▶ **Do this**:
Recast every line of the records as a Markdown table with two columns, Row and Line. Number the lines in order and omit any blank lines.

§

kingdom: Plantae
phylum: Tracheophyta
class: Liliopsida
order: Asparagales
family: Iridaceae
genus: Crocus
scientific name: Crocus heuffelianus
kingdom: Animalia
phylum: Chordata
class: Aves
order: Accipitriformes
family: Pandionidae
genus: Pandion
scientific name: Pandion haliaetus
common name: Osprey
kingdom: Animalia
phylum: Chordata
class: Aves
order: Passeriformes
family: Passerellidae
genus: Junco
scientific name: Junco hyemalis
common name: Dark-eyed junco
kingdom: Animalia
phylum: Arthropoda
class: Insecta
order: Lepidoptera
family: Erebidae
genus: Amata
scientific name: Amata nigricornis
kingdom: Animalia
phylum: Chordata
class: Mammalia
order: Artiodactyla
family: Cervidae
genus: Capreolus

§

▶ **Response to the exercise**:
| Row | Line |
|---|---|
| 1 | kingdom: Plantae |
| 2 | phylum: Tracheophyta |
| 3 | class: Liliopsida |
| 4 | order: Asparagales |
| 5 | family: Iridaceae |
| 6 | genus: Crocus |
| 7 | scientific name: Crocus heuffelianus |
| 8 | kingdom: Animalia |
| 9 | phylum: Chordata |
| 10 | class: Aves |
| 11 | order: Accipitriformes |
| 12 | family: Pandionidae |
| 13 | genus: Pandion |
| 14 | scientific name: Pandion haliaetus |
| 15 | common name: Osprey |
| 16 | kingdom: Animalia |
| 17 | phylum: Chordata |
| 18 | class: Aves |
| 19 | order: Passeriformes |
| 20 | family: Passerellidae |
| 21 | genus: Junco |
| 22 | scientific name: Junco hyemalis |
| 23 | common name: Dark-eyed junco |
| 24 | kingdom: Animalia |
| 25 | phylum: Arthropoda |
| 26 | class: Insecta |
| 27 | order: Lepidoptera |
| 28 | family: Erebidae |
| 29 | genus: Amata |
| 30 | scientific name: Amata nigricornis |
| 31 | kingdom: Animalia |
| 32 | phylum: Chordata |
| 33 | class: Mammalia |
| 34 | order: Artiodactyla |
| 35 | family: Cervidae |
| 36 | genus: Capreolus |